Various researchers and surveys
suggest that the Internet/World Wide Web has between
8 billion and 100 billion
Web pages. For a
comparative perspective on the size of the Internet at the
Internet
Archive's "How
Big Is 100 Terabytes?"
web page (http://www.archive.org/xterabytes.html).
Estimates of the number of
documents on the "hidden" Internet range upwards of 1 trillion documents. The "hidden" Internet consists of files
and documents in:
Databases that can only be
reached through a query (database search-and-retrieval)
interface ( Examples:
Priodical articles in
Infotrac databases as Magazine Index or Academic Index).

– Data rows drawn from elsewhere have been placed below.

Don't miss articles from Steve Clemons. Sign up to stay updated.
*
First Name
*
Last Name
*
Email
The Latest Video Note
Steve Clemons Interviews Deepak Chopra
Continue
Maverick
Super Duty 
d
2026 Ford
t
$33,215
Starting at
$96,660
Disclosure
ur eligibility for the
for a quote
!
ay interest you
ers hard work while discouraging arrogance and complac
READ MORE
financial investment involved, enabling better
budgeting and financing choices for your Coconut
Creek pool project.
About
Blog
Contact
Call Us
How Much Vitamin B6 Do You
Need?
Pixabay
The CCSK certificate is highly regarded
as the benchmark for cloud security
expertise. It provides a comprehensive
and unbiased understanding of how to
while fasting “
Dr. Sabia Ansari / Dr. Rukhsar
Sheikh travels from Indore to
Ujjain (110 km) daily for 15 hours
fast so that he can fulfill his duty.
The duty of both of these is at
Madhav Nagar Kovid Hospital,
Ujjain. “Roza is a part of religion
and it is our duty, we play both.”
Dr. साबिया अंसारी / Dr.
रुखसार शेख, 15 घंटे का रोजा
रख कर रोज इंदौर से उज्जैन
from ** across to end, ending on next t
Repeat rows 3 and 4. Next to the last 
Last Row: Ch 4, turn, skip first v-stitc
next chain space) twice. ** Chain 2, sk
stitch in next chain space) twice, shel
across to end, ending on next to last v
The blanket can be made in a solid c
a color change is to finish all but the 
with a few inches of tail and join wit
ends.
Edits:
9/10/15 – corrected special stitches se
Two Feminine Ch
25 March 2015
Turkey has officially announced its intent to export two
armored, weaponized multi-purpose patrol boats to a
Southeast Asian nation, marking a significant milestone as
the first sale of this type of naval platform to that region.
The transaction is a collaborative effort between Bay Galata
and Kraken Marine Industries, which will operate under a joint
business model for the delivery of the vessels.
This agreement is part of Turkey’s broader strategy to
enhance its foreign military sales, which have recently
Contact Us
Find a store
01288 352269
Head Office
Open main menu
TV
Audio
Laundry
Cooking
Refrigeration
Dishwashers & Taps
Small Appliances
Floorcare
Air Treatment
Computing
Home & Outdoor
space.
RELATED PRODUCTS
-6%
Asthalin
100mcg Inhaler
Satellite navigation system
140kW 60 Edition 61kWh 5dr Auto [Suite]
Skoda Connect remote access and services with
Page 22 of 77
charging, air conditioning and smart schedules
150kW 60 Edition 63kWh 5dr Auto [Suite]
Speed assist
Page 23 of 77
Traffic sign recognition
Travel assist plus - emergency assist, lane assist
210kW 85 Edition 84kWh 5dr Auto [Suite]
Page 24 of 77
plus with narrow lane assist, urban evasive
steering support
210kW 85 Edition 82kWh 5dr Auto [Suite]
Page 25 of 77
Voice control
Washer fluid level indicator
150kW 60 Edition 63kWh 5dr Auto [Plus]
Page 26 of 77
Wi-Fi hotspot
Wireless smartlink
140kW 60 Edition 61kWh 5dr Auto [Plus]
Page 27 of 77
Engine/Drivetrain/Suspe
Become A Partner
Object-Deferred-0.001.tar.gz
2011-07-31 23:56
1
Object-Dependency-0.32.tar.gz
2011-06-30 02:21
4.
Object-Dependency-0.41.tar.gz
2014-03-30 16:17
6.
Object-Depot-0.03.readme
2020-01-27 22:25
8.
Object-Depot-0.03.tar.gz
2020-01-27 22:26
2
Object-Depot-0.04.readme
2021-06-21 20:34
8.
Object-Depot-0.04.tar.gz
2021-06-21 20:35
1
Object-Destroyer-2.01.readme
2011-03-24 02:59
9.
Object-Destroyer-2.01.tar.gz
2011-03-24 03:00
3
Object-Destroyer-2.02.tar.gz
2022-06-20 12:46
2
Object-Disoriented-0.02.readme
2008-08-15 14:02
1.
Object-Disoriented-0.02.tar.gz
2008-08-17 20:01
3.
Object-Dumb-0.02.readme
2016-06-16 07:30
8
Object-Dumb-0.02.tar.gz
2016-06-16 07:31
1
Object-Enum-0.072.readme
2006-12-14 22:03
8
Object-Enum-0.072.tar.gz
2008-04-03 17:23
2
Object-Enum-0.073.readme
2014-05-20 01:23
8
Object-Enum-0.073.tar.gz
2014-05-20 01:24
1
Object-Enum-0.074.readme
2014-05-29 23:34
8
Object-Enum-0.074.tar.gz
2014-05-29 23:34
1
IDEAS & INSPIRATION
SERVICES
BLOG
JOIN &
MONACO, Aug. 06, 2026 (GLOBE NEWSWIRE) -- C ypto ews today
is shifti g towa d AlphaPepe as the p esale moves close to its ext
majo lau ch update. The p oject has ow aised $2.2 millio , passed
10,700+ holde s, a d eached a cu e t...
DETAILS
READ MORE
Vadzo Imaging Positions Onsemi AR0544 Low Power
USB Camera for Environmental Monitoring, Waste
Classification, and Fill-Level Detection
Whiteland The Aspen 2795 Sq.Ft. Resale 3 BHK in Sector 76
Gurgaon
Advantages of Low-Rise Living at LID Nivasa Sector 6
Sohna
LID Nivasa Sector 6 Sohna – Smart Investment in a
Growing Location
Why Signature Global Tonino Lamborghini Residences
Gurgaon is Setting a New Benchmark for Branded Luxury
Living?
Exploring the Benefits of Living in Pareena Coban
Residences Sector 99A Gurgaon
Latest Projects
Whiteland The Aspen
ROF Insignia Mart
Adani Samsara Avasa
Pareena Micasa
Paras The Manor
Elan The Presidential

Accessing these databases generally requires some kind of
license and/or permission and, consequently, a login and a
password.
Virtual corporate networks,
some of which may have upwards of a 100,000 or more Web pages
and other files intended for only employee, intra-company, or
inter-company access.
Formats that can not be
readily read or accessed across the Internet.
Size Doesn't
Matter
Whatever the size of the
Internet/Web, it does not matter to most people. This is because
most people who have access to the Internet are turning to it
first for information. Not books. Not magazines. Not radio. Not
even TV is the first choice for information. (Note: The latter two
are usually the first choice for information on things happening
right now, but that may not even continue, as news web sites
sometimes provide information (even audio and video) before radio
and television.)
A great site for getting a handle
on how people are using the Internet/Web around the world is
NUA (http://www.nua.com/surveys/),
Tools to Search
the Internet/World Wide Web
To find information on the
Internet, you need tools that:
Collect information (generally
the text and graphics from all types of files, including Web
pages) from the Internet
Store that information in a
database.
Index all the words and parts
of the Web pages and other documents.
Provide a query interface that
allows you to search those downloaded files, and
Provide active links to the
original or other linked documents.
Most tools for searching the
Internet/WWW are are nothing more than databases of or indexes to
Internet/Web files and pages.
These tools offer varying levels
of searching sophistication and functionality, though they are
generally much less sophistcated than library catalogs,
bibliographic utilities, and bibliographic databases.
Remember, when you are "searching
the Internet" through one of these databases you are actually
searching their databases of downloaded and indexed Internet/Web
pages and files and not the actual Internet itself.